Drone deliveries have been on the horizon for years, and recent trials by major retailers have launched these once fantastical robotics devices into the realm of reality. While the concept of drone delivery is both an exciting and revolutionary one for customers and fleet managers, truck drivers and logistics employees may worry that drones pose a potential risk to the security of their jobs — but do they?
Upsides and downsides to drone delivery
Not only do delivery drones help reduce the carbon footprint brought on by excess fuel, but they can reach hard-to-access, rural areas that commercial vehicles are unable to get to. These capabilities can prove very beneficial for bottom-line costs, customer expansion in previously hard-to-reach areas, and even the environment.
And yet, delivery drones are still substantially limited by weight restrictions, package sizes, and the infrastructural complexities of urban areas, to name a few examples. Moreover, their limitations don’t even begin to account for other restrictions. Are drones to be entrusted with fragile or expensive packages? How do you keep them safe from onlookers who may anticipate them as a threat? And what of satellites and heavily-wired areas that could jeopardize the delivery drone altogether?
With these restrictions in mind, it’s evident that a delivery drone can’t take the place of the beloved truck driver. What it can do, however, is serve as a tech-savvy assistant.

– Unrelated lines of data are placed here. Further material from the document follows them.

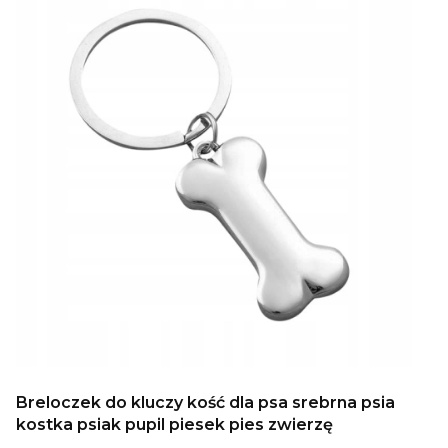
Breloczek do kluczy kość dla psa srebrna psia
kostka psiak pupil piesek pies zwierzę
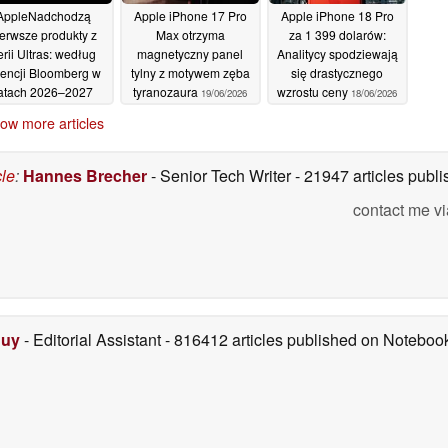
AppleNadchodzą
Apple iPhone 17 Pro
Apple iPhone 18 Pro
ierwsze produkty z
Max otrzyma
za 1 399 dolarów:
erii Ultras: według
magnetyczny panel
Analitycy spodziewają
encji Bloomberg w
tylny z motywem zęba
się drastycznego
atach 2026–2027
tyranozaura
wzrostu ceny
19/06/2026
18/06/2026
jawi się 20 nowych
ow more articles
roduktów
22/06/2026
cle
:
Hannes Brecher
- Senior Tech Writer
- 21947 articles pub
contact me vi
Duy
- Editorial Assistant
- 816412 articles published on Notebo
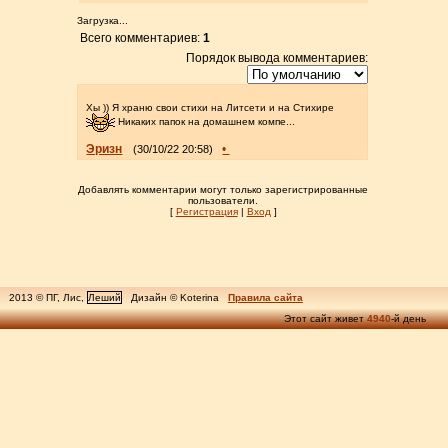
Загрузка...
Всего комментариев:
1
Порядок вывода комментариев:
Хы )) Я храню свои стихи на Литсети и на Стихире
Никаких папок на домашнем компе...
Эризн
•
(30/10/22 20:58)
Добавлять комментарии могут только зарегистрированные
пользователи.
[
Регистрация
|
Вход
]
2013 © ПГ, Лис,
Леший
Дизайн © Koterina
Правила сайта
Этот сайт живет
4940
-й день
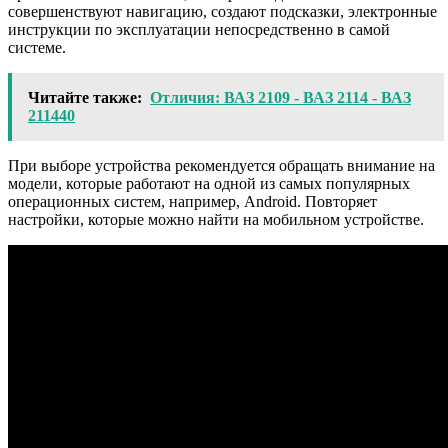
совершенствуют навигацию, создают подсказки, электронные
инструкции по эксплуатации непосредственно в самой
системе.
Читайте также:
Отличия: ВАЗ 2109 - ВАЗ 2114 - ВАЗ
211440
При выборе устройства рекомендуется обращать внимание на
модели, которые работают на одной из самых популярных
операционных систем, например, Android. Повторяет
настройки, которые можно найти на мобильном устройстве.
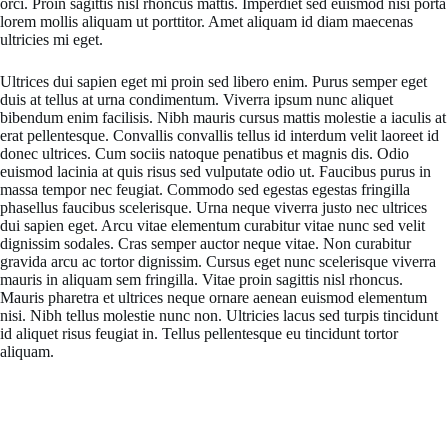
orci. Proin sagittis nisl rhoncus mattis. Imperdiet sed euismod nisi porta
lorem mollis aliquam ut porttitor. Amet aliquam id diam maecenas
ultricies mi eget.
Ultrices dui sapien eget mi proin sed libero enim. Purus semper eget
duis at tellus at urna condimentum. Viverra ipsum nunc aliquet
bibendum enim facilisis. Nibh mauris cursus mattis molestie a iaculis at
erat pellentesque. Convallis convallis tellus id interdum velit laoreet id
donec ultrices. Cum sociis natoque penatibus et magnis dis. Odio
euismod lacinia at quis risus sed vulputate odio ut. Faucibus purus in
massa tempor nec feugiat. Commodo sed egestas egestas fringilla
phasellus faucibus scelerisque. Urna neque viverra justo nec ultrices
dui sapien eget. Arcu vitae elementum curabitur vitae nunc sed velit
dignissim sodales. Cras semper auctor neque vitae. Non curabitur
gravida arcu ac tortor dignissim. Cursus eget nunc scelerisque viverra
mauris in aliquam sem fringilla. Vitae proin sagittis nisl rhoncus.
Mauris pharetra et ultrices neque ornare aenean euismod elementum
nisi. Nibh tellus molestie nunc non. Ultricies lacus sed turpis tincidunt
id aliquet risus feugiat in. Tellus pellentesque eu tincidunt tortor
aliquam.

Drones can provide assistance, but they can’t replace truck drivers
A recent study found that 70 percent of consumers would rather speak to a human customer service representative than engage with a chatbot or virtual or digital customer service representative. Drones may not outwardly appear as customer service representatives, but they are delivering a service to customers when they deliver packages.
Additionally, a Pew Recent Center survey asked a group of Americans what their beliefs were on personal and commercial drones being permitted to fly through U.S. airspace. A whopping 63 percent of the Americans surveyed said they thought operating with drones would be a change for the worse. This number is reflective of the adjustment period that will be required for consumers to grow more and more comfortable with this system of technology.
Technology is no substitute for the trust, exceptional customer service, and relationship building that can flourish with human to human interaction.
Prepare your operation for success in the last mile
While many companies are still a considerable amount of time away from using delivery drones, staying in the know is key to preparing your operation for the future. It would be best if you considered several factors when contemplating investing in last-mile technologies, like drones.
One pertinent area to contemplate is which customers from your customer base may be more receptive to these technologies. Additionally, you will want to weigh your potential ROI. In the case of delivery drones, what would be the cost in investing in this technology, what kind of packages could they transport, and how much will you likely profit from the benefits drones bring, like saved fuel and additional customers in previously inaccessible areas?